__Übungstext__.
Sind so alte Hände - Material als Medium der Erinnerung
Handlungen und Oberflächen werden in den folgenden Ausführungen als Zusammenspiel des Menschen mit seiner Umwelt beschrieben. Forderungen an sensorische Gestaltungen von Bedienelementen lassen sich daraus ableiten. Material als Speicher kollektiver Erinnerung wird besonders eindrücklich, wenn es an Orten inszeniert wird, die von regionaler Bedeutung sind. Erinnerungen an vergangene Arbeitswelten entwickeln sich zum Ort kollektiver Identifikation, wenn körperliche Erfahrungen ins Material eingeschrieben sind und unmittelbar berühren. Beispielhaft wurde mit dem Landschaftspark Duisburg-Nord der Wandel einer Industrieanlage zum öffentlichen Raum vollzogen, dessen Zentrum eine Anordnung von Platten zeigt, die als abstraktes Schachbrett auf futuristischem Stadtplatz erscheinen.

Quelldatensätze
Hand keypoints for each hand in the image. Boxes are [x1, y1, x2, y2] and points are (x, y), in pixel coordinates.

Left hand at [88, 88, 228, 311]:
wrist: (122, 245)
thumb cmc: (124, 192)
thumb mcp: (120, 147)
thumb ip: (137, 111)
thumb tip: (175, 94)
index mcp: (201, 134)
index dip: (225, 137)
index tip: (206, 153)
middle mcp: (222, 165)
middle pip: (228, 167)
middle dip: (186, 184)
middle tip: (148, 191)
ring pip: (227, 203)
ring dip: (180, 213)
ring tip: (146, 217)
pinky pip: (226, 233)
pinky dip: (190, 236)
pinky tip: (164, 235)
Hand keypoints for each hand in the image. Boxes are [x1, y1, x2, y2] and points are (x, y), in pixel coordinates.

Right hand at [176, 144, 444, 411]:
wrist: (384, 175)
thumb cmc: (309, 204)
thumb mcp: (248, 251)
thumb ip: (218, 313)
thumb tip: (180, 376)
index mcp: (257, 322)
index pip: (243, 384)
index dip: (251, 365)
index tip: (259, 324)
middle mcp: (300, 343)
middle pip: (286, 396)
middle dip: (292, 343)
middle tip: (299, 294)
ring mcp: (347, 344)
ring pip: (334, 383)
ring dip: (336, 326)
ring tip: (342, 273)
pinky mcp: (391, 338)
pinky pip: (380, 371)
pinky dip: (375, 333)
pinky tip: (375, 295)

* * *

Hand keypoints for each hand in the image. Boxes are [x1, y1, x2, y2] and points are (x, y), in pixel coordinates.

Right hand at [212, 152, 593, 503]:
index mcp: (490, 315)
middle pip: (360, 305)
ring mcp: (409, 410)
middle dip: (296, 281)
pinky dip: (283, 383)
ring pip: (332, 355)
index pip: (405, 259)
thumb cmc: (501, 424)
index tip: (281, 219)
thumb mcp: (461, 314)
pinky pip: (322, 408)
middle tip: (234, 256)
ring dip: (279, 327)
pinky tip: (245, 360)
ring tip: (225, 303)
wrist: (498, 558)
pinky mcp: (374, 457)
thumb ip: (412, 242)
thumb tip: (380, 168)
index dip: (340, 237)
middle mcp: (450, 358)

==

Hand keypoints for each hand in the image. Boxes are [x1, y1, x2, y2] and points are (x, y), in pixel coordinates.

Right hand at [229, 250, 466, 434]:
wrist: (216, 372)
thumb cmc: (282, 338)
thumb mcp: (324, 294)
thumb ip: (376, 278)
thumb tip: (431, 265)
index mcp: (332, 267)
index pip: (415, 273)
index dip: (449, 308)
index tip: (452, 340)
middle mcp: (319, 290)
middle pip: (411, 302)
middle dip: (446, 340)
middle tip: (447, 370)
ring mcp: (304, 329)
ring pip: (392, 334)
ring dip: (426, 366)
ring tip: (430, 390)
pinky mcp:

__Arbeitsauftrag A__. Drucke aus dem Text über Material als Medium der Erinnerung den Abschnitt unverändert ab, der mit „Sind so alte“ beginnt und bis einschließlich „futuristischem Stadtplatz erscheinen.“ reicht.
__Arbeitsauftrag B__. Gib an, wie der Text über Material als Medium der Erinnerung nach seinem letzten Satz weitergeht.

__Endgültige Antwort A__.
Sind so alte Hände - Material als Medium der Erinnerung
Handlungen und Oberflächen werden in den folgenden Ausführungen als Zusammenspiel des Menschen mit seiner Umwelt beschrieben. Forderungen an sensorische Gestaltungen von Bedienelementen lassen sich daraus ableiten. Material als Speicher kollektiver Erinnerung wird besonders eindrücklich, wenn es an Orten inszeniert wird, die von regionaler Bedeutung sind. Erinnerungen an vergangene Arbeitswelten entwickeln sich zum Ort kollektiver Identifikation, wenn körperliche Erfahrungen ins Material eingeschrieben sind und unmittelbar berühren. Beispielhaft wurde mit dem Landschaftspark Duisburg-Nord der Wandel einer Industrieanlage zum öffentlichen Raum vollzogen, dessen Zentrum eine Anordnung von Platten zeigt, die als abstraktes Schachbrett auf futuristischem Stadtplatz erscheinen.

__Endgültige Antwort B__.
Wo einst toxische Dämpfe und Hitze eine gefahrvolle Umgebung bildeten, entstand ein Platz, der auf seine Figuren wartet. Das Spiel der Könige bietet den Anblick eines massiv bearbeiteten Materials, das dem toxischen Gießbett einer Mangan-Erzgießerei entnommen, Objekt der Erinnerung wurde.
Im Zentrum des Hochofenparks, der noch vor Jahrzehnten von giftigen Gasen der Produktion kontaminiert war, entstand ein Zentrum, das an die Arbeitswelten der Stahlproduktion erinnert. Ein emotional aufgeladenes Display, das an Kontexte der Minimal Art der 1970er Jahre erinnert.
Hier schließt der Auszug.